2. Land Use Planning: land use planning which considers different hydrological characteristics of land cover can reduce vulnerability to flooding. Zoning, urban planning, and the preservation of natural floodplains contribute to lowering flood risk.
3. Infrastructure Development: Structural measures as traditionally used by flood control, such as dams, levees, and flood barriers, play an important role in IFM as well by reducing the physical impact of floods. For IFM, these measures are implemented often through Nature-based solutions, considering also ecological considerations and potential downstream impacts.
4. Ecosystem-Based Approaches/ Nature-based Solutions: IFM recognizes the importance of ecosystems in regulating water flow and reducing the impacts of floods. Preserving and restoring wetlands, forests, and other natural features can contribute to sustainable flood management
5. Early Warning Systems: Flood warnings are issued when there is an immanent risk of disastrous flooding based on meteorological or hydrological forecasting so the damage can be reduced and people can be evacuated. These Early Warning Systems are an essential component of IFM, reducing the risk by allowing stakeholders to prepare for a flood event to reduce or mitigate their impact.
6. Community-based management: Including knowledge on local conditions can help to understand and mitigate the flood risk. In addition, can the engagement of local communities help to increase the acceptance of measures as well as increase their effectiveness.
7. Managing Residual Risks: In most cases, it is not possible to remove flood risk completely. Therefore managing the residual flood risk is part of IDM. It includes contingency planning and emergency response as well as recovery plans by building back better.

== Examples of countries where IFM is applied ==

1. Netherlands: The Netherlands is known for its integrated approach to water management, including flood protection.

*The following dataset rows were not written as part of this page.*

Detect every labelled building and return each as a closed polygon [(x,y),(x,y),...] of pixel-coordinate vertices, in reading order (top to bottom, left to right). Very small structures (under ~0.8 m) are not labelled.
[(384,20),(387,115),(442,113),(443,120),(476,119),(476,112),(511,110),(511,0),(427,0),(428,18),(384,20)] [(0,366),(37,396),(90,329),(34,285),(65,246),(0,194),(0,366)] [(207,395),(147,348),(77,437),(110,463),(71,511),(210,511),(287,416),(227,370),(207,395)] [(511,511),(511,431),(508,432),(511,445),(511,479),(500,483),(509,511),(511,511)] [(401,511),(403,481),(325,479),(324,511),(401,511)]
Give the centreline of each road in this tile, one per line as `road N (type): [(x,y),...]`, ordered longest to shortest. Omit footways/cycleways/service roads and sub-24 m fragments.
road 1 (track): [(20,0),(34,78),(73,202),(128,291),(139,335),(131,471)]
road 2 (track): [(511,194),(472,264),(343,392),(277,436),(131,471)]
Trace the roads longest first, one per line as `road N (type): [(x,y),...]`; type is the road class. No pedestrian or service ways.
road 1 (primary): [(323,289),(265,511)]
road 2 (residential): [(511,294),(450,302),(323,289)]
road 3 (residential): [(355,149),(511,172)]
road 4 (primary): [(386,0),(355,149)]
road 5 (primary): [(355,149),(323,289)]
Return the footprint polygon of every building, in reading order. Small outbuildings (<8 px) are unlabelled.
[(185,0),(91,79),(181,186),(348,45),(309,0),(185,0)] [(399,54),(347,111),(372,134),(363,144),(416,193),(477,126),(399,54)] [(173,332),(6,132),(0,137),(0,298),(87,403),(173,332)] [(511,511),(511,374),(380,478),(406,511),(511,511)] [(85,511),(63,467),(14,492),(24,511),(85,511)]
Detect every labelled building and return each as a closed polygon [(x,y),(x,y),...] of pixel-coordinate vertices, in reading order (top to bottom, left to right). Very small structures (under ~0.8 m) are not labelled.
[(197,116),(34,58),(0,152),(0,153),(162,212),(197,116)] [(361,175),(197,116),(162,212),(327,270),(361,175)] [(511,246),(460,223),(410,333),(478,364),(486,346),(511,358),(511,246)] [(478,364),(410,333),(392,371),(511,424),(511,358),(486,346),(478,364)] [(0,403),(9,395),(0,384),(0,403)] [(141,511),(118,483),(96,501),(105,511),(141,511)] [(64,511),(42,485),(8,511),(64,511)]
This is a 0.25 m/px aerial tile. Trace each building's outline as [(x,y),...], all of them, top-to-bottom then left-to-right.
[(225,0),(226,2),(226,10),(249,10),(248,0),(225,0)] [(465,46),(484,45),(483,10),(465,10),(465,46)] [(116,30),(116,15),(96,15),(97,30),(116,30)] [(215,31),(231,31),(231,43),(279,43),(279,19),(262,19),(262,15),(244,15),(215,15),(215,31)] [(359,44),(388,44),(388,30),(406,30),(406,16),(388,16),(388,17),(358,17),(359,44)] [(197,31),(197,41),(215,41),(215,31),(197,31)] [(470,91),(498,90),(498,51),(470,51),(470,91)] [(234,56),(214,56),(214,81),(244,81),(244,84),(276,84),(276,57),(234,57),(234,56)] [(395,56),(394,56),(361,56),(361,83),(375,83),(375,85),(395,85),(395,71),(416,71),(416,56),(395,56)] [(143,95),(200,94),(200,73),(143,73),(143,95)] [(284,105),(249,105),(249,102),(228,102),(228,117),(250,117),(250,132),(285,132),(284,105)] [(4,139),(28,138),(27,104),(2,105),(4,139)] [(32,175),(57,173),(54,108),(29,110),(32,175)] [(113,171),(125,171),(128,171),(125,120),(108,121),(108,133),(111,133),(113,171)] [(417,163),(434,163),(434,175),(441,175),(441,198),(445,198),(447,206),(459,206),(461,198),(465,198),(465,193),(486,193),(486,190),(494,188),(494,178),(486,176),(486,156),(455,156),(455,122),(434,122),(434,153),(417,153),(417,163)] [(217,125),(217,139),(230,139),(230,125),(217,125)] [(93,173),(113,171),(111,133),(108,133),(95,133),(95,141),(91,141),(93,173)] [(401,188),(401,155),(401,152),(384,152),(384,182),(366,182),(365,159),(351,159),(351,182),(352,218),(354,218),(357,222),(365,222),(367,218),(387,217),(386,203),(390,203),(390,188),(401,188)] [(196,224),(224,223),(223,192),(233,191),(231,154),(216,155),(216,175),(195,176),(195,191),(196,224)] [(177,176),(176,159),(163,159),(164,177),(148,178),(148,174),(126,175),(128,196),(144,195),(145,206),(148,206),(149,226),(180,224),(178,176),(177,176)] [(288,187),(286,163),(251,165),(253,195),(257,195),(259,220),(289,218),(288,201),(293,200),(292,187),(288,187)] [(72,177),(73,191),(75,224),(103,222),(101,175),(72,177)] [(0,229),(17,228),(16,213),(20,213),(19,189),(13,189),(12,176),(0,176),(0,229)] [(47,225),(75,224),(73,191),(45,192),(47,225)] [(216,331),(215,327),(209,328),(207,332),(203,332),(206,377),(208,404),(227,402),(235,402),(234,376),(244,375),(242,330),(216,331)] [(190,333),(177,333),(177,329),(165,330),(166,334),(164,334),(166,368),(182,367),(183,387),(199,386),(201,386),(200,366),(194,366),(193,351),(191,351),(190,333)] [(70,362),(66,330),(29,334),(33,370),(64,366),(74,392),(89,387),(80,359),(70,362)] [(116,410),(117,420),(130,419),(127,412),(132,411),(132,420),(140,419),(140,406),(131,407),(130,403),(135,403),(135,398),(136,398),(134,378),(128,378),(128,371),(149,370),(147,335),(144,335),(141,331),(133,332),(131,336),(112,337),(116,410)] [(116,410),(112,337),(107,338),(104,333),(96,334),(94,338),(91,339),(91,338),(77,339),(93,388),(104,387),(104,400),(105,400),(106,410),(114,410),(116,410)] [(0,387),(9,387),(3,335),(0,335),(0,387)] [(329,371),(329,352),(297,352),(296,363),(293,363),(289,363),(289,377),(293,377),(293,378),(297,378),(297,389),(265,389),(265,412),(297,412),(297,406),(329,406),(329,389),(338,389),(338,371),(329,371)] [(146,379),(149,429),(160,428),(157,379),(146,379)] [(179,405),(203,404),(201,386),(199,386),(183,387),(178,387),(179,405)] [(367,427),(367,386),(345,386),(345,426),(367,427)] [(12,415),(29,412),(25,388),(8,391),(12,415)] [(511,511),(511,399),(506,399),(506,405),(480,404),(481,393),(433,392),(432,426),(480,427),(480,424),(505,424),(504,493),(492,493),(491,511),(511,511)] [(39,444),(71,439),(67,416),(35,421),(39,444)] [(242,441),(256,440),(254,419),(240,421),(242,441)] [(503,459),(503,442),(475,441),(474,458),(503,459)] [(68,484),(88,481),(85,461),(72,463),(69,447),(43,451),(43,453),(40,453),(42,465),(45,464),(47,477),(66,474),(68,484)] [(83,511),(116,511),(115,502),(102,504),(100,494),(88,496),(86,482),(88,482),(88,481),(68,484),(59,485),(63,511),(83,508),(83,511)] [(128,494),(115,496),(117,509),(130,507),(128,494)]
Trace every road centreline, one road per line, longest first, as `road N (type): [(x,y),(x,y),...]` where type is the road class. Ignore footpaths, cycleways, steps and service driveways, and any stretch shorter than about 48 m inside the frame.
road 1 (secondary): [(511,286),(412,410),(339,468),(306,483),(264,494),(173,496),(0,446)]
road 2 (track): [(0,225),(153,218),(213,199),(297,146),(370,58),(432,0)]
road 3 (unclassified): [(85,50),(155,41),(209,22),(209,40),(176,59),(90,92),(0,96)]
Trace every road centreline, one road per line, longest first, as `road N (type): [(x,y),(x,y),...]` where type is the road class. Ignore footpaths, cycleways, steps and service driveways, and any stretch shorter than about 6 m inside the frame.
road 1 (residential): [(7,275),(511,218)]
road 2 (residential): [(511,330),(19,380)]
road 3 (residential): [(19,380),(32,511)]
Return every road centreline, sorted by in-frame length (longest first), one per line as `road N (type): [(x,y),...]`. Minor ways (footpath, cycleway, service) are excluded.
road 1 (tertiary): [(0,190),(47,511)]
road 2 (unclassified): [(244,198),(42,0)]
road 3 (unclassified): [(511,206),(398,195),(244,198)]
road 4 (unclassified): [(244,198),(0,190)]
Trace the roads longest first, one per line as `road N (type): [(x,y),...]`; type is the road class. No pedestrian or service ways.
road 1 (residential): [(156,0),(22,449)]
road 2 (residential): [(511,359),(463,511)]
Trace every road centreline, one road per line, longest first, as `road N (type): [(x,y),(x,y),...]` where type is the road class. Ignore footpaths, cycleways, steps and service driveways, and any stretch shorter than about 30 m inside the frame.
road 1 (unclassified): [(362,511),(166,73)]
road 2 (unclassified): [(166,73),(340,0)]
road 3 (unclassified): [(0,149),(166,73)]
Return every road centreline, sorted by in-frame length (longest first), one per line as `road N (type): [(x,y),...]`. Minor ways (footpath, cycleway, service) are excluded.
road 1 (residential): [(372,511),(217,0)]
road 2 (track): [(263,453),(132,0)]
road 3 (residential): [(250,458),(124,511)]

The country employs a combination of dikes, polders, floodplains, and adaptive strategies to manage flood risk. Initially, polders had primarily agricultural function, contributing to agricultural production. Currently their function vary, including: flood control, agricultural, industrial, recreational, landscape and geodiversity and biodiversity protection functions."
2. Bangladesh: Bangladesh has implemented community-based approaches to flood management, involving local residents in the construction and maintenance of embankments, early warning systems, and other protective measures.